Брауде считался адвокатом номер один не потому, что сподобился быть допущенным к тем кровавым сталинским действам, а — совсем напротив — ему оказали столь горькую честь как раз потому, что он и на самом деле был первоклассным адвокатом, обратившим на себя внимание еще до семнадцатого года, а в начале двадцатых уже гремевшим в скандальных уголовных процессах: пресса нэповских времен писала о них охотно и очень подробно. Его коньком была так называемая психологическая защита — то, что скорее подходило для суда присяжных, чем для подчинявшихся райкомам и прямому начальству бездушных советских судей. Изучать имеющиеся улики, их анализировать, давать им юридическую оценку — всему этому Брауде был совершенно чужд и, возьмись за такой анализ, выглядел бы, наверно, беспомощным и жалким. Зато там, где речь шла о сложных, запутанных человеческих отношениях, он был кум королю: буквально завораживал лишенных эмоций судей увлекательными рассказами о неведомых им душевных муках своих подзащитных, нередко добиваясь эффекта, который другим его коллегам был бы в советском суде не под силу.

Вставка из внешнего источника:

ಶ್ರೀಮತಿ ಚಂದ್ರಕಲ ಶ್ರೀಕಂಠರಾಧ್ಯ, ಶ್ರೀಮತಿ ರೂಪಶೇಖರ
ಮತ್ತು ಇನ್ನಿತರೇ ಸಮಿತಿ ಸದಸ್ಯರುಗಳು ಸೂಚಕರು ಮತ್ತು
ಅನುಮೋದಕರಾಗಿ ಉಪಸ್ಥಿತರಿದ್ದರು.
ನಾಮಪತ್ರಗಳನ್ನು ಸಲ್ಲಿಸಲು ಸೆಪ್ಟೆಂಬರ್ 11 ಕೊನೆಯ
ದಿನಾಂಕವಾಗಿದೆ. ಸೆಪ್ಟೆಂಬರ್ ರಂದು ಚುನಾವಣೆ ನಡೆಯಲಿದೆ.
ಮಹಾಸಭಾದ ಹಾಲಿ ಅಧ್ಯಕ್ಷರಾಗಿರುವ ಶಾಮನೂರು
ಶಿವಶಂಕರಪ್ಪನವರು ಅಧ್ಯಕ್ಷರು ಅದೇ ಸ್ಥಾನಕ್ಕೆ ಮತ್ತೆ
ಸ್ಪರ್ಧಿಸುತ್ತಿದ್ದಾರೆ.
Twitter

Когда-то он сам сочинял книжицы про дела, в которых участвовал, — они выходили мизерными тиражами в двадцатые годы под названием «Из записок защитника», — но гораздо больше осталось в его черновиках, судьба которых мне не известна, и в тех устных воспоминаниях, которым он предавался, а я по глупости и лени не удосужился их записать.

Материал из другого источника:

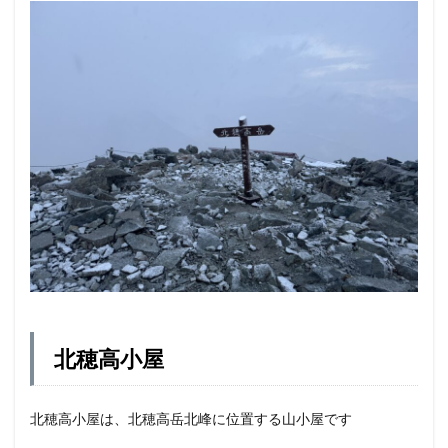
北穂高小屋
北穂高小屋は、北穂高岳北峰に位置する山小屋です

Помню его рассказ об одном деле, где речь шла о загадочной смерти какой-то малозначительной артистки музыкальной комедии в начале двадцатых годов. То ли она самоубилась, то ли пала жертвой юного сожителя, покусившегося на ее бриллианты и инсценировавшего самоубийство. Дело это Брауде выиграл, сумев убедить судей в том, что бесспорных доказательств вины его подзащитного обвинение не представило. Детали в памяти не остались, но меня поразило, как даже в его пересказе спустя тридцать лет после событий он ловко сочетал тонкий психологический анализ с «социальной» терминологией и «классовым» подходом. Погибшая представала в его рассказе не столько жертвой трагической любви, актерской экзальтации и неутоленных желаний, сколько «продуктом капиталистических отношений и связанной с ними угарной ресторанно-опереточной обстановки». При всей их увлекательности, рассказы Брауде производили на меня и тогда странное впечатление — могу об этом судить хотя бы потому, что запомнились обрывки характеристик, данных им героям той драмы и обстановке, в которой она развивалась: «мелкобуржуазная богема», «мещанская идеология», «эксцентричность низвергнутого класса» — меня удивило использование таких речений не в письменном тексте и не в выступлении перед судьями, а в приватном, хоть и профессиональном, разговоре с молодым помощником. Но он вжился в нее, в эту терминологию, она вошла в привычный его лексикон, и он уже не ощущал той опостылевшей демагогичности, которой она отличалась.